Mehrfach zeigte sich, dass wir Mühe haben, die codierten Bühnensignale der russischen Gäste zu verstehen

Ein Beispiel dafür gab Gorkis „Kinder der Sonne“ des Nowosibirsker staatlichen Theaters „Rote Fackel“. Es brachte eine hochprofessionelle, empathische Inszenierung im seelenerforschenden Stanislawski-Stil. Der auch in Deutschland arbeitende Regisseur Timofei Kuljabin versetzt das Geschehen aber nach Kalifornien, wo der von seiner Tätigkeit besessene Protagonist Pawel Protassow nicht als Chemiker, sondern als IT-Spezialist arbeitet.

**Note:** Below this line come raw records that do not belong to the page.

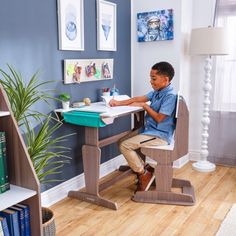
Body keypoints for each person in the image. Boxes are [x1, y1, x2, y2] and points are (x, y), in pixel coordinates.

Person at [109, 61, 177, 191]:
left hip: (160, 135)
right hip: (151, 131)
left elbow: (159, 118)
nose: (151, 81)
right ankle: (146, 168)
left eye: (154, 78)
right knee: (121, 141)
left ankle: (143, 174)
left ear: (165, 79)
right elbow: (137, 99)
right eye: (150, 78)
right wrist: (118, 103)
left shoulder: (170, 96)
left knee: (125, 145)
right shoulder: (157, 91)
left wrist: (145, 106)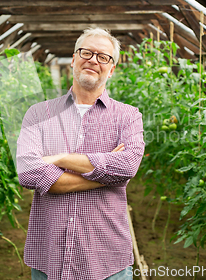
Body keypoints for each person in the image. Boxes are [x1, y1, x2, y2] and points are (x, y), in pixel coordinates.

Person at [16, 28, 145, 280]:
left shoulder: (128, 116)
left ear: (112, 68)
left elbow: (127, 166)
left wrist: (58, 159)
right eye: (87, 52)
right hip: (49, 256)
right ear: (74, 59)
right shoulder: (38, 114)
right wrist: (106, 174)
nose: (94, 60)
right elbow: (29, 173)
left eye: (104, 57)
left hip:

Hintergrund ist auch nicht eine drohende Choleraepidemie oder das Massenelend, sondern der von apokalyptischen Ängsten begleitete Jahrtausendwechsel 1999/2000.

Es menschelte eher, als dass rebelliert wurde. So beim Prolog der „Märchenfabrik Kwartira“ aus St. Petersburg. Ein Projekt mit Menschen mit Behinderungen, das an Wohnungsgespräche aus den 1920er Jahren anknüpft. Die Zuschauer durften an den erzählten und illustrierten Fantasiegeschichten selbst mitspinnen. Bei der interaktiven Performance „Co-Touch“ imaginiert man bei verbundenen Augen und Natur- und Alltagsgeräuschen per Kopfhörer eine Umgebung, durch die unsichtbare Helferinnen mit sanftesten Berührungen führen.

Labyrinth der Mann-Frau-Beziehungen

Zu Recht ausverkauft waren auch die Vorstellungen von „147“, eine gekonnte, videountermalte Performance aus Kasan. Ihr liegt das Buchprotokoll der tatarischen Journalistin und Autorin Radmila Khakova zugrunde, die mittels ihrer 147 Dates in ein teils amüsantes, teils tragisches Labyrinth der Mann-Frau-Beziehungen führt.

Dmitry Volkostrelovs „Das Feld“ hingegen bemühte einen eher aufgesetzten Avantgardismus, wenn 45 Spielszenen von einem Algorithmus kombiniert werden. Die ziemlich banalen Szenen von Mähdrescherfahrern hätten auch im Kolchos spielen können, eine Art postsowjetische Arbeiter-und-Bauern-Postdramatik.

Verblüffung hinterließ ein Streichquartett mit Kompositionen ganz junger Musiker, die an die Verfremdungs- und Geräuschtechniken der 1970er und 80er Jahre in Europa erinnerten. Schaben, Kratzen, Büroklammern auf den Saiten – aktuelle russische Kunst bietet eben alle ­Epochen und Stile zugleich.